Computer triggered seizures are a reality. An article in Wired Magazine written by Kevin Poulsen 03-28-08 states how serious this could be. When the following incident took place it may be the first computer hacking attack to actually inflict physical harm on its victims.

Hackers Assault Epilepsy Patients via Computer “Internet griefers descended on an epilepsy support message board last weekend and used JavaScript code and flashing computer animation to trigger migraine headaches and seizures in some users.” “The attackers turned to a more effective tactic on Sunday, injecting JavaScript into some posts that redirected users’ browsers to a page with a more complex image designed to trigger seizures in both photosensitive and pattern-sensitive epileptics

“A similar kind of effect occurred accidentally during an episode of the original Pokemon anime, aired on December 16, 1997. According to Bill Christensen Technovelgy.com. During one sequence, Pikachu stops some vaccine missiles with its Thunderbolt attack; the resulting explosion was done with a technique called “paki paki.” Bright strobe lights blinked at 12 Hz full screen for several seconds. “Thousands of viewers reported a wide variety of symptoms: nausea, headaches, blurred vision, seizures and convulsions. Doctors found that only a very small number were actually children with photosensitive epilepsy”.

There is no question that flashing lights and patterns can affect the brains visual cortex, which may cause multiple symptoms.

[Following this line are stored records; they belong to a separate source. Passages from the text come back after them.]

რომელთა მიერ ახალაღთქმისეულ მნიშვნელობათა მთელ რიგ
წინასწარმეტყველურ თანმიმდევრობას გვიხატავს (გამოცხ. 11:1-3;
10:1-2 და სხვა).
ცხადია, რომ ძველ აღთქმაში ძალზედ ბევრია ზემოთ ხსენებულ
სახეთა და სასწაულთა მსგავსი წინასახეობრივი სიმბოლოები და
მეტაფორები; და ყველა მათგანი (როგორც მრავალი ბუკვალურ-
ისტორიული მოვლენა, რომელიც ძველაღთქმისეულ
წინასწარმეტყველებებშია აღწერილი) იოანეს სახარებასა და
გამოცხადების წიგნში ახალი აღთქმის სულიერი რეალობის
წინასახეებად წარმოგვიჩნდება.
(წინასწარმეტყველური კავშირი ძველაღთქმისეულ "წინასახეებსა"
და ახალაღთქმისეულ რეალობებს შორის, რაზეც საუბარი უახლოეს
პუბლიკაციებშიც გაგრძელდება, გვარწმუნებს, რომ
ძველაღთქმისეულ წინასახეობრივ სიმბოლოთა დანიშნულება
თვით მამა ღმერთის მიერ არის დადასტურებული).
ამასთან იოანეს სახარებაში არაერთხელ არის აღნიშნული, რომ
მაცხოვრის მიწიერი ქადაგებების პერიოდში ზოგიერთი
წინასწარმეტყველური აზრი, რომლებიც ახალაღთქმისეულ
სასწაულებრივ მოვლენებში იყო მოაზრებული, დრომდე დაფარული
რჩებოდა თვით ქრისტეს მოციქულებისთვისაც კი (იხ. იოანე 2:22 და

In fact the military has come up with a new generation of non-lethal strobe light weapons. The scientific community was not convinced of its effectiveness, but after the test results the project became classified and secret (this is what the military calls going black). Wired magazine reported on the project March 3, 2009 in an article entitled:

“Strobe Weapons Go Black After Mobilization’ Tests”

David Hambling quotes a researcher, who wishes to remain anonymous but whose credentials check out.

“There have been a number of [unpublished] studies on strobing of light and other electromagnetic sources that can not only render people dazzled, but also unconscious and even to the point of seizing (like epileptic seizures). The point of undiagnosed light sensitive epilepsy is an underreported phenomenon and was partially responsible for this project going black. It is possible to photically drive just about everyone and find the point at which their visual cortex “drives” or responds to the frequency that is being presented as a visual stimulus… if the stimulus is powerful and coherent enough, just about everyone can be affected.”

Computers can trigger seizures and people watching TV also have experienced some of the same kind of symptoms. It has even been reported that a person while traveling on a train, looking at the light between fence posts or the glare of light from a nearby lake between the moving leaves of a tree, has experienced seizures. So what do you do if you are a photosensitive and pattern-sensitive epileptic? Some of the suggestions that may help to avert computer-triggered seizures are:

  1. Avoid working or playing on the computer if you are tired.
  2. Look away from the screen frequently.
  3. Cover one eye if you are feeling ill
  4. Do not play on the computer if you had alcoholic beverages.
  5. Limit the time you spend on the computer, just to name a few.